Exercise description
Everything in the listing below from the line containing "middle dip: (51, 175)" through the line containing "index tip: (166, 187)" must be repeated exactly; the remaining lines are not wanted.

Supplied records
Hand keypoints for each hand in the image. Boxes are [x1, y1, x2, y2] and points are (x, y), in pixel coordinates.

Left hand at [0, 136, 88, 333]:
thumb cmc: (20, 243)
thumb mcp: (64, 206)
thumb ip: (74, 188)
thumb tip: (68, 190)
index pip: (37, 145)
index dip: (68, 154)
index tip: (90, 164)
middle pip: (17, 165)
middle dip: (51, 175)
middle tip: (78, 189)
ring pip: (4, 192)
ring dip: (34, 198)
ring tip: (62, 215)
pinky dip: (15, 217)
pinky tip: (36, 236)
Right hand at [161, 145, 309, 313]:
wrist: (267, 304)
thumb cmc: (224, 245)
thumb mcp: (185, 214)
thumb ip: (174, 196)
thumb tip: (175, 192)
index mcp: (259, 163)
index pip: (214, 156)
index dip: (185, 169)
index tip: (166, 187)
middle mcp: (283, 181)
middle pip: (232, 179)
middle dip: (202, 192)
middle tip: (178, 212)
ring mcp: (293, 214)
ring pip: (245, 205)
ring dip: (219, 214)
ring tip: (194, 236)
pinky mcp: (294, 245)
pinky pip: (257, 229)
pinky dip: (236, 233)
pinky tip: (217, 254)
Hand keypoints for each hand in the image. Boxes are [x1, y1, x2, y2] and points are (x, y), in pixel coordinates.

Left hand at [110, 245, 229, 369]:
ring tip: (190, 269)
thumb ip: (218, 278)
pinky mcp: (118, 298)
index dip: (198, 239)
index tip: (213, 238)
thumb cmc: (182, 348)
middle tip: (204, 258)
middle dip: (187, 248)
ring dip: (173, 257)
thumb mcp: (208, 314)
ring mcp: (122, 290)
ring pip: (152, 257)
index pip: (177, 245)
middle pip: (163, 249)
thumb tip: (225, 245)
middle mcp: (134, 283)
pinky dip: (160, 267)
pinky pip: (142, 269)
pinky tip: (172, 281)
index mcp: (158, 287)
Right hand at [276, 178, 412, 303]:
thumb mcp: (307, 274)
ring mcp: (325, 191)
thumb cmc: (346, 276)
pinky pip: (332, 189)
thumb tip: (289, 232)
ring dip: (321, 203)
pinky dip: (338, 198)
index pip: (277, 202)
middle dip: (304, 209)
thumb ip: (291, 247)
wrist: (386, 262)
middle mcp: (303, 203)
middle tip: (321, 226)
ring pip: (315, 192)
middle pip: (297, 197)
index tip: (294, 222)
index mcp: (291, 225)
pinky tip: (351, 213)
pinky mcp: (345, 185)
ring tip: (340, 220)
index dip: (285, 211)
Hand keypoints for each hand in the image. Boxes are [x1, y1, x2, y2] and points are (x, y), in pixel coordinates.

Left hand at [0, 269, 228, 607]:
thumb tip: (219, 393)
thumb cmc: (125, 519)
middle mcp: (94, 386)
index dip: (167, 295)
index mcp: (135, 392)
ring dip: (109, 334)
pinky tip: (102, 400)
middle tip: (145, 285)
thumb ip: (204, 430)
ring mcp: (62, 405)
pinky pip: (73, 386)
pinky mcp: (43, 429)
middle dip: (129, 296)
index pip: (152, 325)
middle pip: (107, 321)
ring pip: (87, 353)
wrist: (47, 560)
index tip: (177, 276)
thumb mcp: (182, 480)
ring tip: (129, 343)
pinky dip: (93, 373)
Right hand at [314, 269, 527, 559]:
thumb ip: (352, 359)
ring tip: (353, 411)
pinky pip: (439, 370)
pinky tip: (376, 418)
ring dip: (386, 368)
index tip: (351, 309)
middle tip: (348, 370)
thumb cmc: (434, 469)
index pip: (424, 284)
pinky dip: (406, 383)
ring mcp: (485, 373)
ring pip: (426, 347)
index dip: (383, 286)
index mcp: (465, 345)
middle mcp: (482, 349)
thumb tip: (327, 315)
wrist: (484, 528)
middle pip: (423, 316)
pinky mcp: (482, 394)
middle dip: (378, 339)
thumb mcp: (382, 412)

Response
middle dip: (51, 175)
middle tip: (78, 189)
ring pip: (4, 192)
ring dip: (34, 198)
ring tip: (62, 215)
pinky dip: (15, 217)
pinky tip: (36, 236)
Right hand at [161, 145, 309, 313]:
wrist: (267, 304)
thumb cmc: (224, 245)
thumb mcp: (185, 214)
thumb ip: (174, 196)
thumb tip: (175, 192)
index mcp: (259, 163)
index pip: (214, 156)
index dip: (185, 169)
index tip: (166, 187)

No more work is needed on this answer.